● **Document excerpt**
↓

Russian indigenous rights activist (born 1962)

Pavel Vasilievich Sulyandziga (Павел Васильевич Суляндзига born 20 February 1962 in Olon, Pozharsky District, Primorsky Kray) is a Russian indigenous rights activist of Udege ethnicity. He is a member of the UN Working Group on the issue of human rights and transnational corporations and other business enterprises, tasked with the dissemination of the UN Guiding Principles on Business and Human Rights and a former member of the Civic Chamber of the Russian Federation

Until 2010, he was the first vice president of the Russian Association of Indigenous Peoples of the North (RAIPON) and member of the United Nations Permanent Forum on Indigenous Issues

== Politics and activism ==
Sulyandziga's home region is the Bikin River valley, located in close proximity to the Sikhote-Alin Nature Reserve, which was designated UNESCO World Heritage in 2001. The Bikin valley is covered with dense forest and constitutes an important habitat for the Amur tiger. During the late 1980s, Pavel Sulyandziga lived in the village of Krasny Yar, Primorsky Krai, where he was successful in mobilizing the population against the administration's plans to grant timber harvesting licenses to a Soviet-Korean joint venture led by Hyundai. Since then, he has remained one of the most outspoken indigenous rights activists in the Russian Federation.

Since 1999 he has been co-editor of the magazine "The World of Indigenous Peoples - Living Arctic" (Мир коренных народов — Живая Арктика). In 2011, he was elected a member of the UN working group on human rights, transnational corporations and other types of business from the Eastern Europe region for three years.

In August 2012, with the participation of Sulyandziga and with the assistance of the Russian authorities, the evacuation of the seriously ill and isolated from the public world chess champion Boris Spassky from Paris to Moscow was planned and carried out.

In 2014, he was not released from Russia for the UN conference in the United States on indigenous peoples (according to Sulyandziga, a border guard tore a page from his passport and then declared that it was invalid).

In 2016, he was nominated by the Yabloko party as a candidate for the State Duma on the regional list from Primorsky Krai, as well as in a single-mandate constituency.

↑

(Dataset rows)
↓

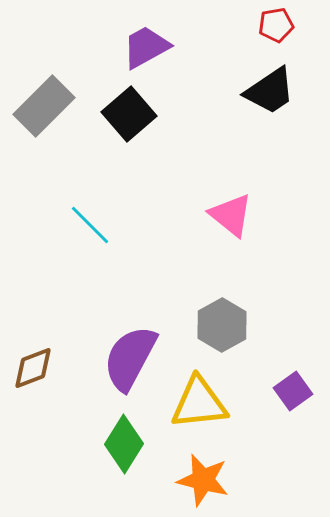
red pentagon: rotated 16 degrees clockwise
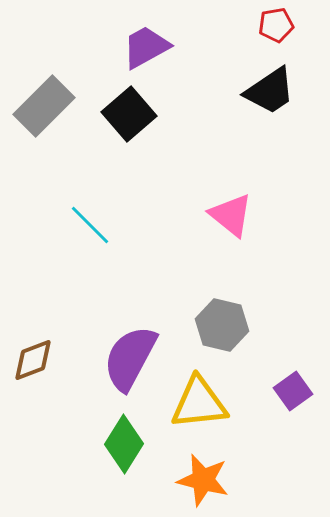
gray hexagon: rotated 18 degrees counterclockwise
brown diamond: moved 8 px up
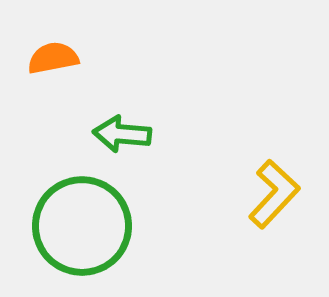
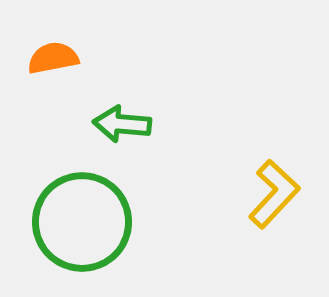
green arrow: moved 10 px up
green circle: moved 4 px up
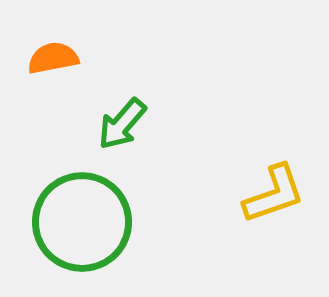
green arrow: rotated 54 degrees counterclockwise
yellow L-shape: rotated 28 degrees clockwise
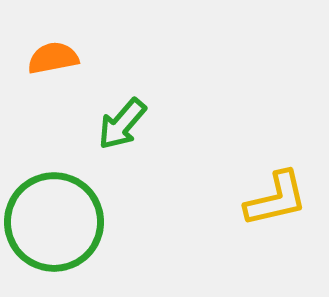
yellow L-shape: moved 2 px right, 5 px down; rotated 6 degrees clockwise
green circle: moved 28 px left
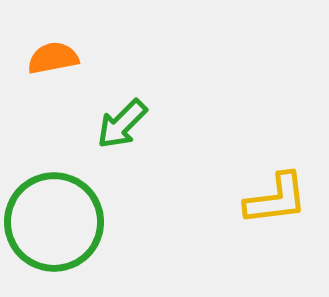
green arrow: rotated 4 degrees clockwise
yellow L-shape: rotated 6 degrees clockwise
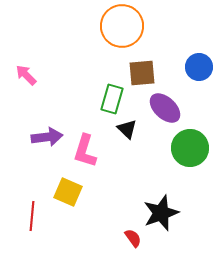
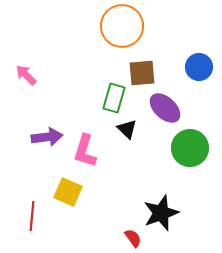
green rectangle: moved 2 px right, 1 px up
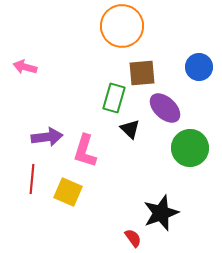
pink arrow: moved 1 px left, 8 px up; rotated 30 degrees counterclockwise
black triangle: moved 3 px right
red line: moved 37 px up
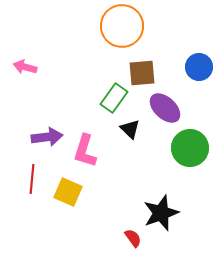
green rectangle: rotated 20 degrees clockwise
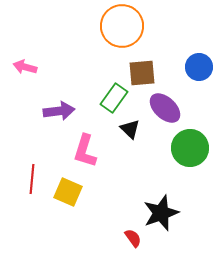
purple arrow: moved 12 px right, 26 px up
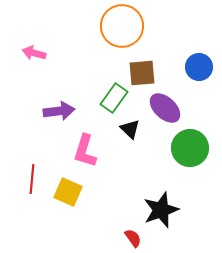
pink arrow: moved 9 px right, 14 px up
black star: moved 3 px up
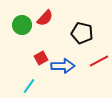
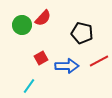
red semicircle: moved 2 px left
blue arrow: moved 4 px right
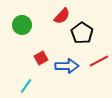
red semicircle: moved 19 px right, 2 px up
black pentagon: rotated 20 degrees clockwise
cyan line: moved 3 px left
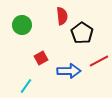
red semicircle: rotated 48 degrees counterclockwise
blue arrow: moved 2 px right, 5 px down
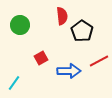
green circle: moved 2 px left
black pentagon: moved 2 px up
cyan line: moved 12 px left, 3 px up
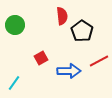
green circle: moved 5 px left
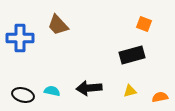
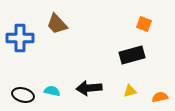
brown trapezoid: moved 1 px left, 1 px up
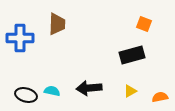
brown trapezoid: rotated 135 degrees counterclockwise
yellow triangle: rotated 16 degrees counterclockwise
black ellipse: moved 3 px right
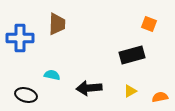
orange square: moved 5 px right
cyan semicircle: moved 16 px up
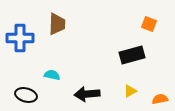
black arrow: moved 2 px left, 6 px down
orange semicircle: moved 2 px down
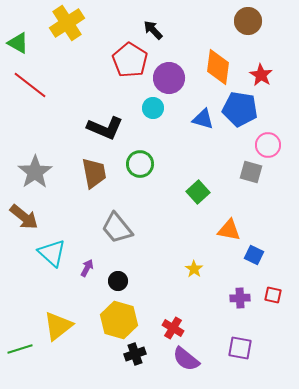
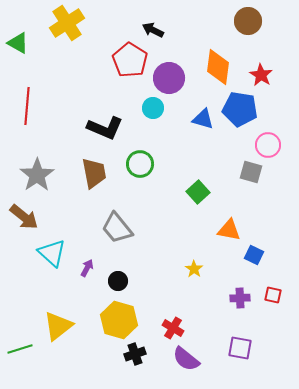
black arrow: rotated 20 degrees counterclockwise
red line: moved 3 px left, 21 px down; rotated 57 degrees clockwise
gray star: moved 2 px right, 3 px down
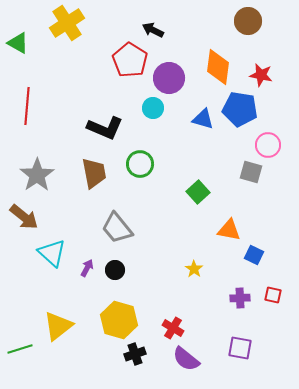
red star: rotated 20 degrees counterclockwise
black circle: moved 3 px left, 11 px up
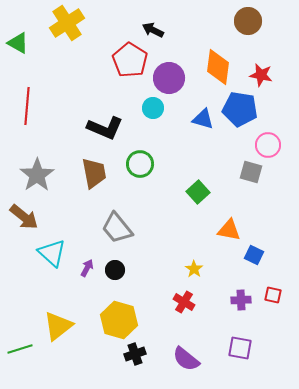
purple cross: moved 1 px right, 2 px down
red cross: moved 11 px right, 26 px up
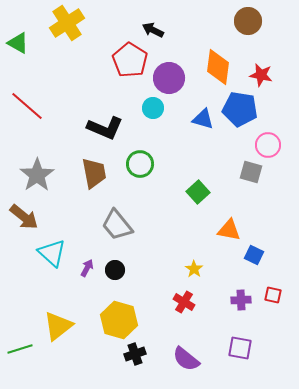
red line: rotated 54 degrees counterclockwise
gray trapezoid: moved 3 px up
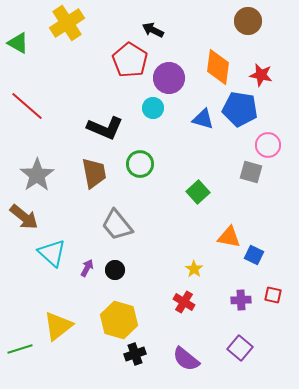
orange triangle: moved 7 px down
purple square: rotated 30 degrees clockwise
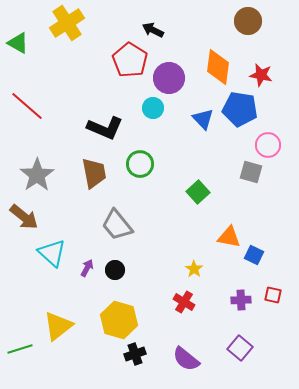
blue triangle: rotated 30 degrees clockwise
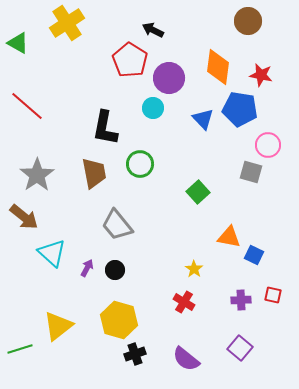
black L-shape: rotated 78 degrees clockwise
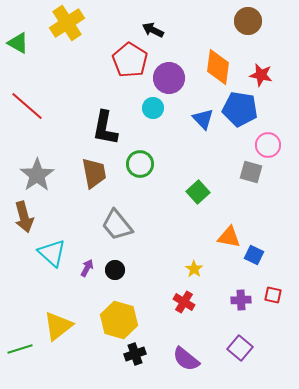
brown arrow: rotated 36 degrees clockwise
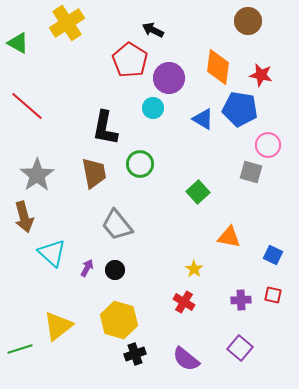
blue triangle: rotated 15 degrees counterclockwise
blue square: moved 19 px right
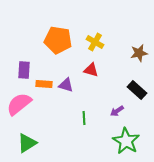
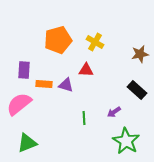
orange pentagon: rotated 24 degrees counterclockwise
brown star: moved 1 px right, 1 px down
red triangle: moved 5 px left; rotated 14 degrees counterclockwise
purple arrow: moved 3 px left, 1 px down
green triangle: rotated 10 degrees clockwise
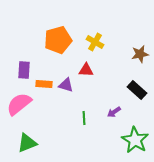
green star: moved 9 px right, 1 px up
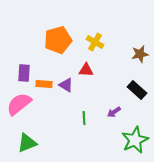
purple rectangle: moved 3 px down
purple triangle: rotated 14 degrees clockwise
green star: rotated 16 degrees clockwise
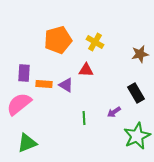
black rectangle: moved 1 px left, 3 px down; rotated 18 degrees clockwise
green star: moved 2 px right, 4 px up
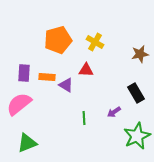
orange rectangle: moved 3 px right, 7 px up
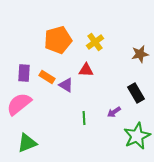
yellow cross: rotated 24 degrees clockwise
orange rectangle: rotated 28 degrees clockwise
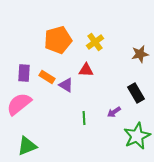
green triangle: moved 3 px down
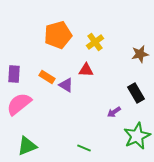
orange pentagon: moved 5 px up
purple rectangle: moved 10 px left, 1 px down
green line: moved 30 px down; rotated 64 degrees counterclockwise
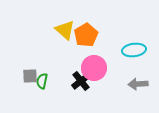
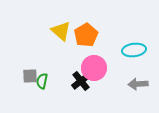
yellow triangle: moved 4 px left, 1 px down
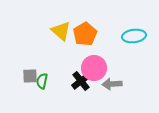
orange pentagon: moved 1 px left, 1 px up
cyan ellipse: moved 14 px up
gray arrow: moved 26 px left
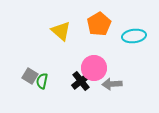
orange pentagon: moved 14 px right, 10 px up
gray square: rotated 35 degrees clockwise
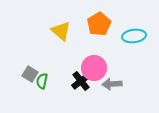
gray square: moved 2 px up
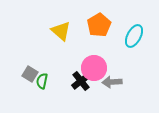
orange pentagon: moved 1 px down
cyan ellipse: rotated 55 degrees counterclockwise
gray arrow: moved 2 px up
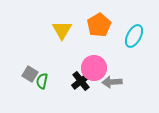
yellow triangle: moved 1 px right, 1 px up; rotated 20 degrees clockwise
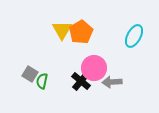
orange pentagon: moved 18 px left, 7 px down
black cross: rotated 12 degrees counterclockwise
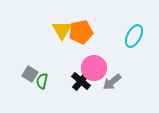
orange pentagon: rotated 20 degrees clockwise
gray arrow: rotated 36 degrees counterclockwise
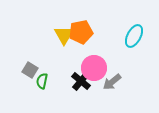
yellow triangle: moved 2 px right, 5 px down
gray square: moved 4 px up
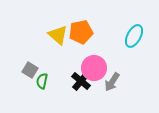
yellow triangle: moved 6 px left; rotated 20 degrees counterclockwise
gray arrow: rotated 18 degrees counterclockwise
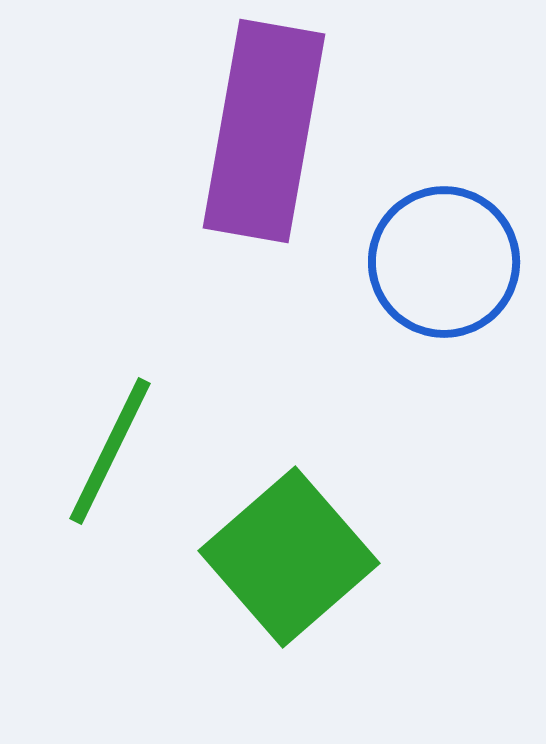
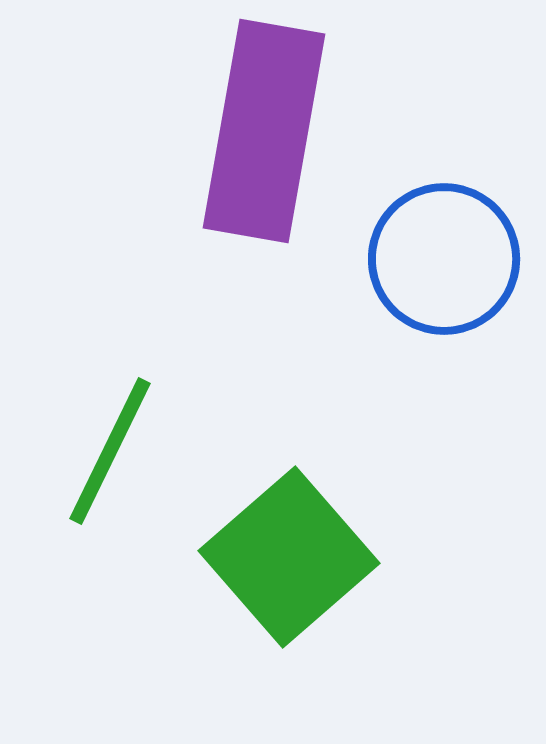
blue circle: moved 3 px up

↑

● **Directives**
[A] In the Sulyandziga biography, which party nominated him as a State Duma candidate in 2016?
[B] Write a continuation of the Sulyandziga biography, starting after its final sentence.
The entries are not needed for the tasks.

● **Answers below**
[A] The Yabloko party.

[B]
In 2017, he asked for political asylum in the United States. He lives in the state of Maine, continuing to head the International Fund for the Development and Solidarity of Indigenous Peoples “Batani.” In 2022, he took part in the Free Nations of Russia Forum held in Warsaw, where he proposed the creation of a Congress of Indigenous Peoples of Russia abroad.

In recent years, Sulyandziga has collaborated extensively with various universities. In 2017–2018, he was a visiting scholar at Dartmouth College (New Hampshire), and in 2019–2021 he was appointed a research fellow at Bowdoin College (Maine).

Since 2019, he has been a board member of Indigenous Peoples Rights International.

In 2022, he was elected to the board of directors of IRMA (Initiative for Responsible Mining Assurance), an organization that brings together representatives of business, human rights advocates, environmentalists, labor unions, and Indigenous peoples to develop standards protecting human rights in the mining sector.

Since 2022, he has served as chair of the SIRGE Coalition, an Indigenous-led organization focused on protecting Indigenous rights from business activities connected with the "green economy".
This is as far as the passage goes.